Éclaireuses 23 —Gentiane Bélanger + Lucie Lefebvre

Le bourbier généreux

 

Des enchevêtrements de troncs et de branches prennent pied dans une eau turbide et s’y reflètent en un lacis serré, rehaussé par des interventions picturales. Les photographies de Lucie Lefebvre ne captent pas tant le réel qu’elles le composent. La complexité aléatoire de la nature y devient motif, entrelacs révélé par des masses franches appliquées à la peinture.

Construites, donc, ces images racontent une nature trop longtemps délaissée, maintenue dans l’angle mort du sublime et du pittoresque. Les milieux humides et leurs qualités propres ont mis du temps à faire leur place dans le panthéon artistique, les artistes ayant tardé à s’intéresser à ces environnements. Il aura fallu attendre la pleine éclosion d’approches écosystémiques pour que ces milieux gagnent en signification, le passage d’un paradigme esthétique à une appréciation processuelle de la nature. La représentation des paysages marécageux coïncide ainsi, historiquement, avec l’émergence progressive d’une forme de pensée écologique.

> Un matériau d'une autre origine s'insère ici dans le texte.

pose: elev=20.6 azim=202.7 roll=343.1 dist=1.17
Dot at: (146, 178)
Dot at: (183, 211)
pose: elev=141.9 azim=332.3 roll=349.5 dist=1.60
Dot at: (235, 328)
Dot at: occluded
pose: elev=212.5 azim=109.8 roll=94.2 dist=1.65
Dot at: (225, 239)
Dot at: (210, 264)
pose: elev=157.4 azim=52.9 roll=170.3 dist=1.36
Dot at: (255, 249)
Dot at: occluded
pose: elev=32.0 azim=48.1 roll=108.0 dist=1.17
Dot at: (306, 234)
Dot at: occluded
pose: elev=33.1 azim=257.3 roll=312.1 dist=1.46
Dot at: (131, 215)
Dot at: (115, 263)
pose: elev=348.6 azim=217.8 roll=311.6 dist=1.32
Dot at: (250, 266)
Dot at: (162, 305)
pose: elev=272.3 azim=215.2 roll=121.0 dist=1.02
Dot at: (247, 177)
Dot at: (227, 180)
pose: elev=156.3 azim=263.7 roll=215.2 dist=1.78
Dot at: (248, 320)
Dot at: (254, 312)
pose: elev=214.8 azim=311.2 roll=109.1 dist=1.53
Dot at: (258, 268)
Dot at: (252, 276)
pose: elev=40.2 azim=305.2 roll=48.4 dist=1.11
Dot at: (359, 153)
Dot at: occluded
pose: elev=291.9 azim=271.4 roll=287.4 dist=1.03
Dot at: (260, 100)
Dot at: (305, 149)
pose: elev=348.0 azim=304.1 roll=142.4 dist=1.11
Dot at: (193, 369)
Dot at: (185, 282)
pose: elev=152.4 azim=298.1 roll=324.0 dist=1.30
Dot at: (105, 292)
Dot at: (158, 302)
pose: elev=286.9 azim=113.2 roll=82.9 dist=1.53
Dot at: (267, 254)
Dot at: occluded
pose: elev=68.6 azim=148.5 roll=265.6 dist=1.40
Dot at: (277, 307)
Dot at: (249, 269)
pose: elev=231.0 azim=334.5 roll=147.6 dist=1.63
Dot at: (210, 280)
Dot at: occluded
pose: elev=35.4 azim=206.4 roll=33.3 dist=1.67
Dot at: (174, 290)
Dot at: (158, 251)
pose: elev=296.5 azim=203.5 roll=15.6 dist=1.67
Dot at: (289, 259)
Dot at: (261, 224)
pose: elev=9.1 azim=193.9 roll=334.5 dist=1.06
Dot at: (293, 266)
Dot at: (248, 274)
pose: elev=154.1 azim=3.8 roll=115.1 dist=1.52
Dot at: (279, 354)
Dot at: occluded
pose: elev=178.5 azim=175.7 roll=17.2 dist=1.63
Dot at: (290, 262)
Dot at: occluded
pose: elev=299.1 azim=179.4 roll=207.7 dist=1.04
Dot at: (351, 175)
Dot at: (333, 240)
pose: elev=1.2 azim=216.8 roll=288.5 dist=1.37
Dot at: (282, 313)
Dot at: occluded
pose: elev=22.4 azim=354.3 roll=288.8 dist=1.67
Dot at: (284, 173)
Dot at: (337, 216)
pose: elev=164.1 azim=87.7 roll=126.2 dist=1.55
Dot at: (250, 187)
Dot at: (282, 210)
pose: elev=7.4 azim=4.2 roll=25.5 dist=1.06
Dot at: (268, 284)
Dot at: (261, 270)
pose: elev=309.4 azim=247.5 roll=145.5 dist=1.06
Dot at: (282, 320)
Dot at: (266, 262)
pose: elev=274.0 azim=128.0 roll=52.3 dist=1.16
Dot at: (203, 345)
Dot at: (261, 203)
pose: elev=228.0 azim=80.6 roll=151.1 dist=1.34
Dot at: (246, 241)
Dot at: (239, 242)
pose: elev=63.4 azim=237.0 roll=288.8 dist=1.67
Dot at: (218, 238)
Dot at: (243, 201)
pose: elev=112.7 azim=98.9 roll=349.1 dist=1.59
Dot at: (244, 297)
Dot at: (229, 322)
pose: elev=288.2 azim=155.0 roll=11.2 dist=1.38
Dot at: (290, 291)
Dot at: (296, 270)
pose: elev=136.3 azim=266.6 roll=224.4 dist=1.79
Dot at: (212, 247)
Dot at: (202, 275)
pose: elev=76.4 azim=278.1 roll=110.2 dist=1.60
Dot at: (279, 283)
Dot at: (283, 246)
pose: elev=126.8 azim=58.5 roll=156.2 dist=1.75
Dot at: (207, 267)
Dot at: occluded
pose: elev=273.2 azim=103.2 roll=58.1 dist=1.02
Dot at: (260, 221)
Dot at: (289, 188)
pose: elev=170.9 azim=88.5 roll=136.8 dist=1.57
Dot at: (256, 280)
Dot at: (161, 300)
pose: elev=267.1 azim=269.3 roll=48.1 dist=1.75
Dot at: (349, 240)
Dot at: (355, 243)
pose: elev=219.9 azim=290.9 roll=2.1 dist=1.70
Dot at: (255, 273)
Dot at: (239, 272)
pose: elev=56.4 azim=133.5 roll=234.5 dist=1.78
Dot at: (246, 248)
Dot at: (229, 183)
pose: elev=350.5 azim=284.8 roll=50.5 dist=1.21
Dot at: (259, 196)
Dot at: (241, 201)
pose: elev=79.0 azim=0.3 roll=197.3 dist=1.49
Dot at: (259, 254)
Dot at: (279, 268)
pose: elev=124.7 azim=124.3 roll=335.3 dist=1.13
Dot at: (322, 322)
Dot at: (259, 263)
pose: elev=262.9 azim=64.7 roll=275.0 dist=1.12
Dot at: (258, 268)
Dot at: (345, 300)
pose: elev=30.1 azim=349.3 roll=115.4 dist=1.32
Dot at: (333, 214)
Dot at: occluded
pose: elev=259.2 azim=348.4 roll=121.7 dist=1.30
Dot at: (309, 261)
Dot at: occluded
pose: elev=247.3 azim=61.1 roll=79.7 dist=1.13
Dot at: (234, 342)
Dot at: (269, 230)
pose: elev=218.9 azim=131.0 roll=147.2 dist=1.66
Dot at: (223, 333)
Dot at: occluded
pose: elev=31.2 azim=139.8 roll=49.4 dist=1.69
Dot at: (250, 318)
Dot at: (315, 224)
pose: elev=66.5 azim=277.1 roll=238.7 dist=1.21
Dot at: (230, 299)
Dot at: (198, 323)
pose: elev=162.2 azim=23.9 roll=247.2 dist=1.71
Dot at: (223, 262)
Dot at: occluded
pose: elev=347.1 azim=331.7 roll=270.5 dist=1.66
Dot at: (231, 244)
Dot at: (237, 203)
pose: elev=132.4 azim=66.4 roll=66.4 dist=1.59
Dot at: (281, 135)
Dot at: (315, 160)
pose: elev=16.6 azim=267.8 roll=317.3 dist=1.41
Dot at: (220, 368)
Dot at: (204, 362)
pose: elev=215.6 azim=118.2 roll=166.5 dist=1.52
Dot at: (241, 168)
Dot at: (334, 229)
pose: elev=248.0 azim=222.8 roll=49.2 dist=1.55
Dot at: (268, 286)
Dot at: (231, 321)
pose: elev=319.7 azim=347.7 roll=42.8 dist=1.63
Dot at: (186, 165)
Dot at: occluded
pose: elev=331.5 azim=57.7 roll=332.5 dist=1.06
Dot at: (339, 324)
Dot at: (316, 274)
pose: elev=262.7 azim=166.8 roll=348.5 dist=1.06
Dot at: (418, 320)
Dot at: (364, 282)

Le regard méditatif de Lucie Lefebvre sonde le bourbier généreux de ces espaces, ceux-ci faisant ici figure de synecdoque de la complexité systémique. Lefebvre s’intéresse à des processus sous-jacents, notamment au rôle que joue la décomposition comme terreau nécessaire à la régénération, et au rapport d’interdépendance qui lie les agents biotiques et abiotiques. Les retouches picturales viennent ponctuer de leurs lignes et de leurs masses le récit qui se déploie dans les séries photographiques de l’artiste, rapprochant les cycles de la nature et nos transformations intérieures.

 

 

 

Losange, 2020-21, 92x61cm (36x24po), composite d’aluminium

 

 

  1. Le temps passe, 2020-21, 92x61cm (36x24po), composite d’aluminium

 

 

  1. Robe des bois, 2020-21, 92x61cm (36x24po), composite d’aluminium

 

 

  1. L’enjambée, 2020-21, 92x61cm (36x24po), composite d’aluminium

 

 

  1. Vert de gris, 2020-21, 92x61cm (36x24po), composite d’aluminium

 

 

  1. Rose chagrin, 2020-21, 92x61cm (36x24po), composite d’aluminium

 

 

  1. Prendre racines, 2020-21, 92x61cm (36x24po), composite d’aluminium

 

 

  1. Tête folle, 2020-21, 92x61cm (36x24po), composite d’aluminium

 

 

Arbre ébahi, 2021, 127x85cm (50x33po), composite d’aluminium

 

 

A Generous Quagmire

 

A tangle of trunks and branches emerges from the muddy water creating a tight maze of reflections on the glassy surface, visually enhanced after the fact by the artist. As such, Lucie Lefebvre’s artworks do not capture reality; rather, they give form to reality. Here, the seemingly random complexity of nature becomes a leitmotif, expressed via these many intertwined elements accentuated by Lefebvre’s generous swathes of paint.

 

These composite images recount a part of nature too-long neglected, left in the shadows of the sublime and the picturesque. Indeed, it is only recently that wetlands and their unique characteristics have found their place among artistic subjects, and in the arts more generally. These environments gained attention with the advent of ecosystem-based approaches that embody a shift away from an aesthetic paradigm to a process-oriented appreciation of nature. In this sense, the portrayal of wetlands coincides historically with the gradual emergence of a more resolutely ecological way of thinking.

 

Lucie Lefebvre’s meditative gaze probes this generous quagmire, which in a sense is a synecdoche for the complexity of ecosystems. Her approach speaks to underlying processes, in particular the crucial role that decomposition plays in organic regeneration, and the interdependent relations that connect biotic and abiotic agents. The lines and shapes added by Lefebvre after the fact punctuate the narratives weaving through these photographic series, while also creating bridges between the cycles of nature and our own inner transformations.